LETTER ERRONEOUSLY SENT TO PARENTS
GRANTS ELIGIBILITY TO EVERY STUDENT
THAT TOOK TEST FOR G&T PROGRAM
By Alan Z. Forman
What does it mean to be “gifted and talented” in Howard County? Is every student in the public school system a G/T scholar?
That’s the question parents of Howard County elementary and secondary schoolchildren were asking this week, as the county’s public school system mailed a letter to parents of students who had taken a test for eligibility to Howard’s Gifted & Talented Education Program telling them their child had “qualified.”
The county is famous for attracting families from more expensive areas in Maryland who move to Howard because it’s known for having excellent public schools combined with more affordable living arrangements. But does that translate into all its students being gifted and talented? and far above the national average intellectually and academically?

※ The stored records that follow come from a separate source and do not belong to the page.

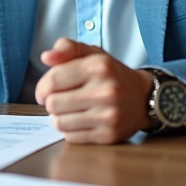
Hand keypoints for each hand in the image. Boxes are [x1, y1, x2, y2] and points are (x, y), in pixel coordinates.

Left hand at [34, 38, 154, 143]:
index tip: (44, 91)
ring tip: (69, 110)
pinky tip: (80, 120)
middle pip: (53, 104)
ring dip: (58, 117)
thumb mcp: (92, 53)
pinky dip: (69, 130)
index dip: (41, 87)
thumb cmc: (111, 74)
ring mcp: (108, 116)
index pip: (53, 80)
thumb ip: (67, 48)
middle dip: (51, 102)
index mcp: (98, 67)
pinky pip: (71, 137)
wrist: (143, 98)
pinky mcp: (108, 135)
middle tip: (59, 99)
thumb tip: (46, 57)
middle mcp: (105, 91)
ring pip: (59, 122)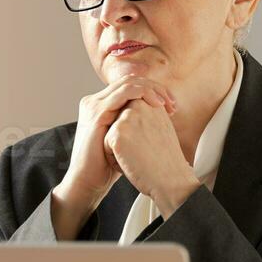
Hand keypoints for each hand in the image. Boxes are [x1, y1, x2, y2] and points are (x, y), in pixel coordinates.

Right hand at [51, 77, 174, 236]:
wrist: (88, 181)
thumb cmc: (107, 165)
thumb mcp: (124, 139)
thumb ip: (134, 124)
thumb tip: (157, 117)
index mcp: (101, 105)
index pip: (131, 86)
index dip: (154, 91)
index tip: (171, 106)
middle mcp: (96, 101)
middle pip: (131, 80)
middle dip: (156, 89)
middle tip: (173, 103)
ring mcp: (95, 105)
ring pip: (129, 82)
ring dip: (153, 90)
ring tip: (167, 103)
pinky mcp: (97, 113)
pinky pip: (125, 92)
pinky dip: (144, 94)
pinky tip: (157, 104)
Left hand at [104, 100, 201, 217]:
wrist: (171, 180)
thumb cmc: (166, 160)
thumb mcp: (161, 128)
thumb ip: (146, 114)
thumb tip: (128, 113)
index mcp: (150, 102)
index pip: (127, 117)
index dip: (135, 137)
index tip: (151, 146)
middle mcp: (139, 105)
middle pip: (116, 124)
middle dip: (125, 141)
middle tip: (146, 152)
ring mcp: (127, 117)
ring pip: (110, 134)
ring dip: (119, 150)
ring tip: (139, 157)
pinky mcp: (117, 132)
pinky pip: (106, 146)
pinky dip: (115, 159)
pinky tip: (133, 163)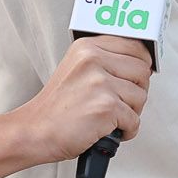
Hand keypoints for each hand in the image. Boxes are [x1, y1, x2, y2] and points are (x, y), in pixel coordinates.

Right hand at [18, 36, 151, 161]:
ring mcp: (100, 83)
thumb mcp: (76, 69)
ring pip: (141, 96)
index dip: (142, 64)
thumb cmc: (55, 108)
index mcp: (87, 47)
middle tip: (123, 102)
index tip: (137, 77)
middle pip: (142, 70)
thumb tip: (140, 65)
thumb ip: (104, 62)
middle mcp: (93, 60)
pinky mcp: (106, 107)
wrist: (34, 131)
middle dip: (137, 90)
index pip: (135, 46)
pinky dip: (127, 131)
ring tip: (111, 117)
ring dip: (131, 112)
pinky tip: (110, 130)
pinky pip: (134, 120)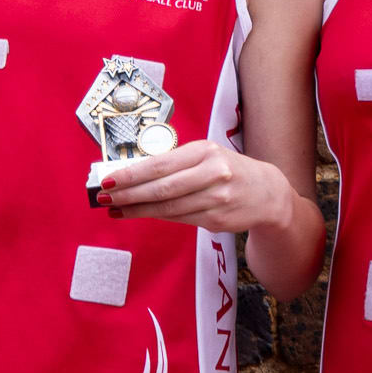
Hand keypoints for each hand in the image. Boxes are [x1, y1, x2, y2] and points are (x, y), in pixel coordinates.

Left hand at [97, 138, 294, 233]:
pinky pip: (179, 219)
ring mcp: (216, 200)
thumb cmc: (229, 170)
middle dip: (128, 195)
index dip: (132, 174)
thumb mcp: (206, 156)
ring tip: (116, 209)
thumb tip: (133, 174)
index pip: (161, 164)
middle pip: (162, 189)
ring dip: (137, 210)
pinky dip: (156, 217)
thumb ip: (175, 164)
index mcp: (206, 152)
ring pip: (168, 208)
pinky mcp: (216, 220)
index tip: (109, 179)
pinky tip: (140, 214)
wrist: (267, 193)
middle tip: (104, 198)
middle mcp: (213, 175)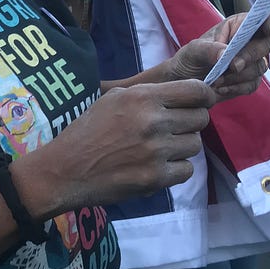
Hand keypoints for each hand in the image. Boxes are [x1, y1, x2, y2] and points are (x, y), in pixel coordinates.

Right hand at [25, 79, 214, 211]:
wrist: (66, 169)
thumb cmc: (88, 130)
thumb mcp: (114, 98)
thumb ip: (149, 94)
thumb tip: (183, 94)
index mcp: (143, 97)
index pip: (196, 90)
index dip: (204, 96)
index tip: (201, 102)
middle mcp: (153, 121)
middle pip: (200, 118)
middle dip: (192, 122)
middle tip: (175, 128)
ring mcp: (156, 151)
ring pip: (195, 145)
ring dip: (182, 147)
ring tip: (161, 148)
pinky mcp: (155, 178)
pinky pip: (186, 170)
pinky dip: (176, 170)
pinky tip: (157, 166)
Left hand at [169, 9, 269, 96]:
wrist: (185, 81)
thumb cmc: (190, 58)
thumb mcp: (193, 50)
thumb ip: (209, 49)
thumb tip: (226, 54)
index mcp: (240, 24)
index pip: (267, 16)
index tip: (269, 28)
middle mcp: (251, 41)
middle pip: (267, 44)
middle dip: (250, 55)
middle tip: (233, 66)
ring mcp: (253, 62)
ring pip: (260, 67)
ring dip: (239, 76)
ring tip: (216, 80)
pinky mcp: (250, 80)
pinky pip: (252, 84)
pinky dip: (237, 87)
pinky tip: (220, 88)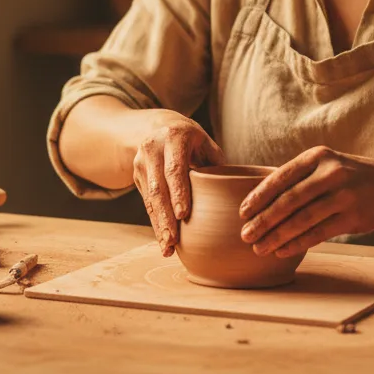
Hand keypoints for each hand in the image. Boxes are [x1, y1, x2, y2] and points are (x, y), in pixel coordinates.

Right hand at [132, 110, 224, 257]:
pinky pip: (146, 202)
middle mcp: (153, 148)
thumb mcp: (206, 145)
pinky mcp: (136, 175)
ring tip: (168, 247)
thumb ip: (217, 166)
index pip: (175, 168)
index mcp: (174, 137)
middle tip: (173, 241)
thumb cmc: (193, 141)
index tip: (182, 214)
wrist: (159, 126)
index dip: (178, 192)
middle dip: (165, 216)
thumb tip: (237, 195)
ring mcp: (141, 162)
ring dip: (158, 224)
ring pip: (150, 197)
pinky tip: (162, 240)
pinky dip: (155, 222)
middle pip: (158, 187)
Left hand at [238, 147, 373, 257]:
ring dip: (276, 236)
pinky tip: (281, 251)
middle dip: (263, 220)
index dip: (258, 196)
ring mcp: (343, 196)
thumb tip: (258, 199)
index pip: (280, 177)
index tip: (242, 212)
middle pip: (288, 201)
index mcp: (317, 157)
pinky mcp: (353, 217)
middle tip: (245, 235)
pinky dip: (297, 244)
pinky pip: (318, 233)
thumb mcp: (326, 166)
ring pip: (301, 220)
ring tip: (258, 248)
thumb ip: (298, 178)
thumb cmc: (348, 177)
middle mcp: (330, 173)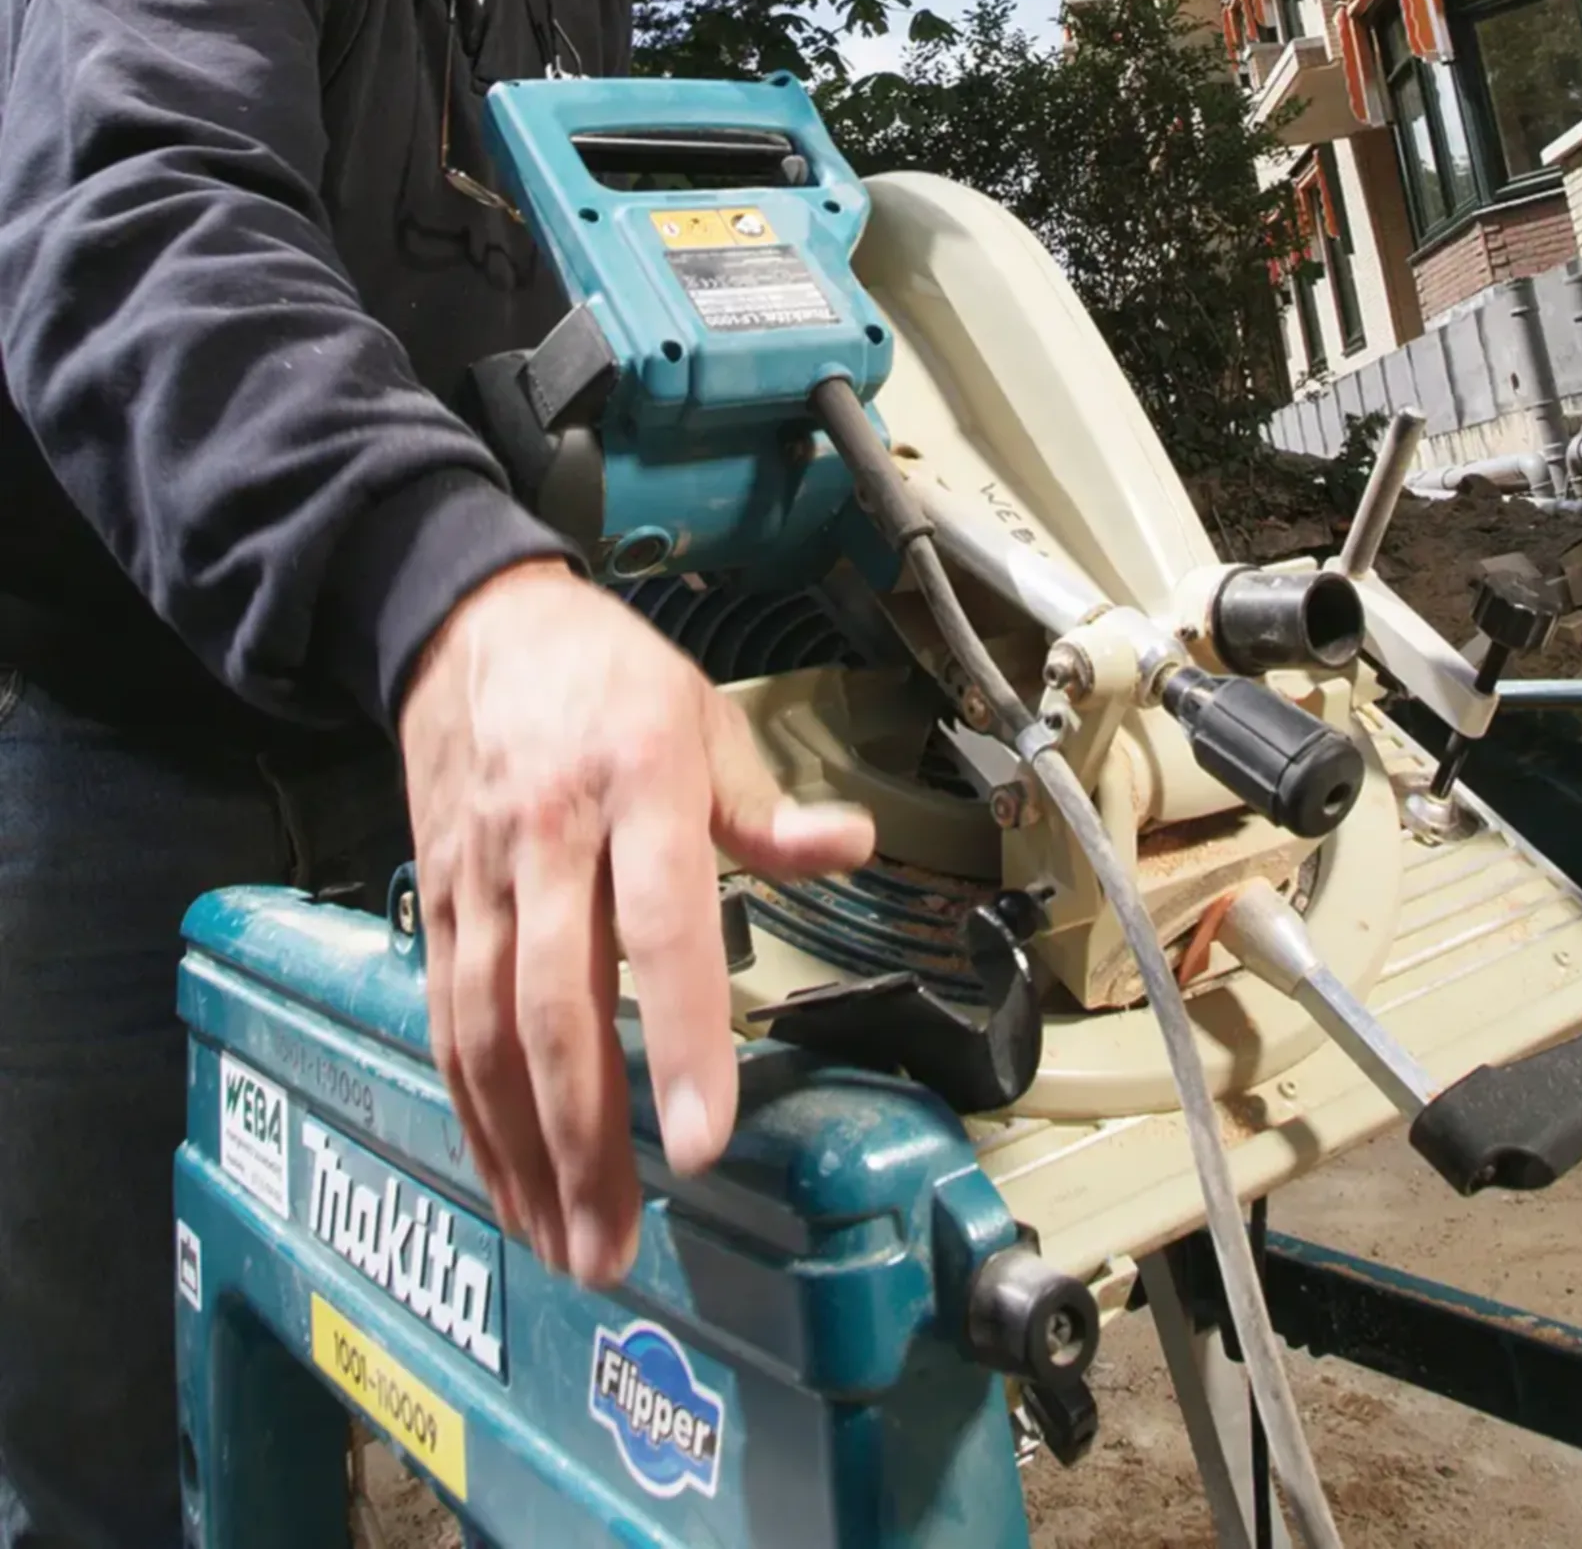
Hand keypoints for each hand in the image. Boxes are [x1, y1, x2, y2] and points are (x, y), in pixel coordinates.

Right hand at [398, 560, 874, 1284]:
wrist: (474, 628)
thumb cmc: (609, 681)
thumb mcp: (706, 718)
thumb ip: (768, 809)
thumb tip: (850, 849)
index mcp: (640, 787)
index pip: (665, 928)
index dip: (682, 1038)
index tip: (701, 1138)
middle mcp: (553, 840)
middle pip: (559, 1008)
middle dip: (585, 1140)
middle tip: (616, 1246)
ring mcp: (484, 876)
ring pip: (491, 1032)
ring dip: (525, 1149)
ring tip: (566, 1242)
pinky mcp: (439, 900)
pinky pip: (447, 1019)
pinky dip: (473, 1108)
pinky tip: (505, 1174)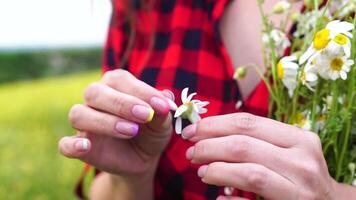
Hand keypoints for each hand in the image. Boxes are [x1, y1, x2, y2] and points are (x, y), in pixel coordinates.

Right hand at [58, 69, 172, 178]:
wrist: (143, 158)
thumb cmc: (151, 132)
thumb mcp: (162, 123)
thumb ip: (162, 111)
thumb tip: (166, 98)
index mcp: (115, 85)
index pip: (120, 79)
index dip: (141, 91)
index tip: (162, 106)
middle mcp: (96, 99)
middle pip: (94, 92)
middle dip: (121, 103)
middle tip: (146, 116)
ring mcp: (85, 122)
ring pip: (79, 114)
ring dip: (105, 122)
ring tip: (132, 131)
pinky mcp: (80, 145)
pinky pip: (65, 144)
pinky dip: (72, 145)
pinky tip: (86, 146)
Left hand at [182, 112, 335, 199]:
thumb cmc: (299, 172)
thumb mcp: (287, 149)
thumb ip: (256, 139)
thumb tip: (208, 133)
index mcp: (298, 138)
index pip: (247, 123)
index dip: (213, 125)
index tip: (191, 131)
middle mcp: (303, 160)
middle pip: (243, 146)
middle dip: (209, 147)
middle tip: (191, 153)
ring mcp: (301, 188)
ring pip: (249, 173)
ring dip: (216, 170)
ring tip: (201, 171)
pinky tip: (218, 198)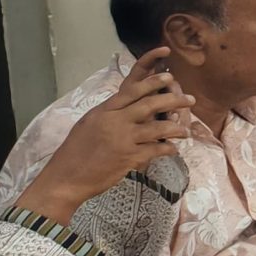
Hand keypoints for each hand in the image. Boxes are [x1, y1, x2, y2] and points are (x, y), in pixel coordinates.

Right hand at [13, 48, 193, 223]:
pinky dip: (168, 149)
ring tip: (186, 130)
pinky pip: (156, 150)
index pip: (132, 91)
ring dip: (176, 128)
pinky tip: (173, 150)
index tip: (169, 77)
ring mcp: (123, 139)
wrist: (65, 178)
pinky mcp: (129, 157)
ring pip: (159, 128)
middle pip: (150, 105)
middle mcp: (115, 122)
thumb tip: (126, 106)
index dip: (153, 82)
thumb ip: (109, 114)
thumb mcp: (88, 124)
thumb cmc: (75, 152)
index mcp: (104, 111)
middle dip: (174, 100)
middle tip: (190, 99)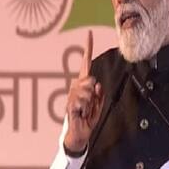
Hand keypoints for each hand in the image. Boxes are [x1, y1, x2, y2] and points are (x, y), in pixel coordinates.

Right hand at [64, 31, 104, 152]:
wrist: (80, 134)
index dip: (87, 49)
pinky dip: (84, 106)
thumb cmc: (88, 118)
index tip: (88, 34)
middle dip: (92, 89)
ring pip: (85, 89)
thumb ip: (99, 94)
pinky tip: (81, 111)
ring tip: (85, 109)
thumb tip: (96, 84)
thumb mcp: (99, 105)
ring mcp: (72, 95)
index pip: (85, 64)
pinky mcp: (69, 105)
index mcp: (84, 85)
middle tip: (90, 102)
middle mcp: (76, 87)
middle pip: (88, 78)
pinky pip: (80, 100)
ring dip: (89, 100)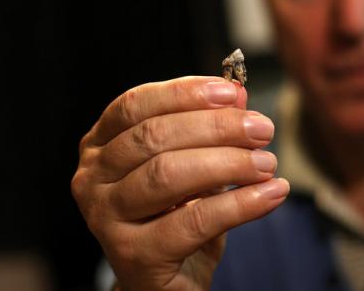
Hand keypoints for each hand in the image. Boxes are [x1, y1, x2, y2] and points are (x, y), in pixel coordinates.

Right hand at [71, 76, 288, 289]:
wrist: (167, 280)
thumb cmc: (177, 213)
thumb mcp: (194, 162)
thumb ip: (210, 127)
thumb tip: (238, 94)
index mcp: (100, 144)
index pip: (136, 103)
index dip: (185, 92)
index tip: (233, 92)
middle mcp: (92, 178)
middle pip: (154, 137)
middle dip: (217, 127)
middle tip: (262, 129)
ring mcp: (105, 218)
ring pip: (168, 175)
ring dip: (229, 163)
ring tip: (267, 163)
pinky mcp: (132, 256)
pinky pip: (192, 221)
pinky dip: (239, 204)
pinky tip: (271, 194)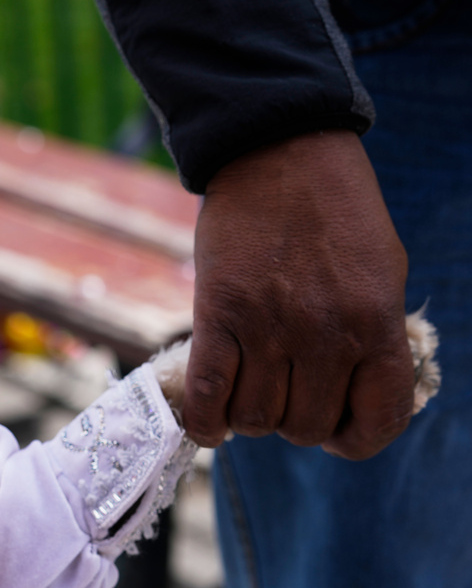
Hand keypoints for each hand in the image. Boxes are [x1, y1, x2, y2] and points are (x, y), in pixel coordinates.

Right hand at [183, 130, 412, 459]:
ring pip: (255, 418)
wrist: (278, 149)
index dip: (352, 438)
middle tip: (281, 393)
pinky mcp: (218, 313)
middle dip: (291, 421)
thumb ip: (372, 335)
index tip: (333, 428)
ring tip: (246, 390)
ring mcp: (269, 326)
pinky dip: (204, 420)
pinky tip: (208, 421)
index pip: (377, 422)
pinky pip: (208, 394)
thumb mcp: (381, 271)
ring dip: (248, 417)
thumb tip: (349, 391)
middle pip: (303, 426)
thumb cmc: (334, 208)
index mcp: (377, 323)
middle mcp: (327, 333)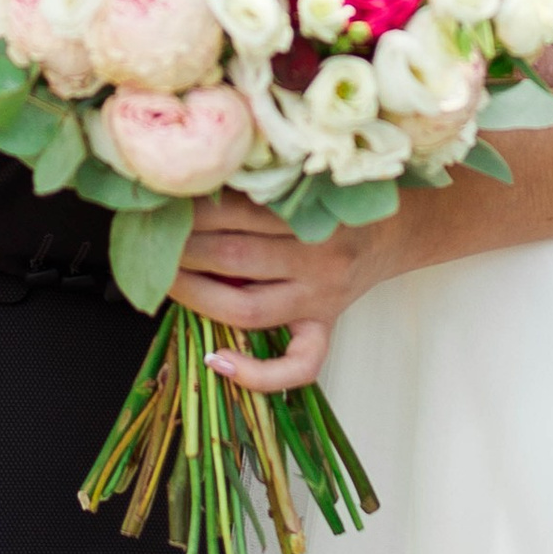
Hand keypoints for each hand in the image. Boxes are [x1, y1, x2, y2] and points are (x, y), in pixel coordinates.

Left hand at [172, 187, 407, 393]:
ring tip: (163, 281)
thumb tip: (192, 191)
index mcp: (312, 213)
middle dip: (183, 250)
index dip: (191, 212)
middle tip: (150, 242)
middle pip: (234, 258)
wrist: (402, 225)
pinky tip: (217, 361)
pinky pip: (297, 366)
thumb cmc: (342, 198)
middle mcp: (318, 259)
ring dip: (196, 296)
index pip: (236, 213)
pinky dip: (256, 373)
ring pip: (248, 308)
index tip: (161, 206)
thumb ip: (261, 187)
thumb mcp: (309, 180)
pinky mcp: (326, 329)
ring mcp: (322, 300)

The letters mailed a week ago Thursday to parents of learners who are not way above average would make it seem so. But the information contained in the letters, telling all parents their children had been accepted into the G&T Program, was incorrect.
“We had a quality control error, a coding error,” the county school system’s director of communications told Voice of Baltimore in a telephone interview at week’s end.
“All of the kids who tested got a letter saying their ‘cut score’ had met the requirement for G/T eligibility,” Rebecca Amani-Dove explained.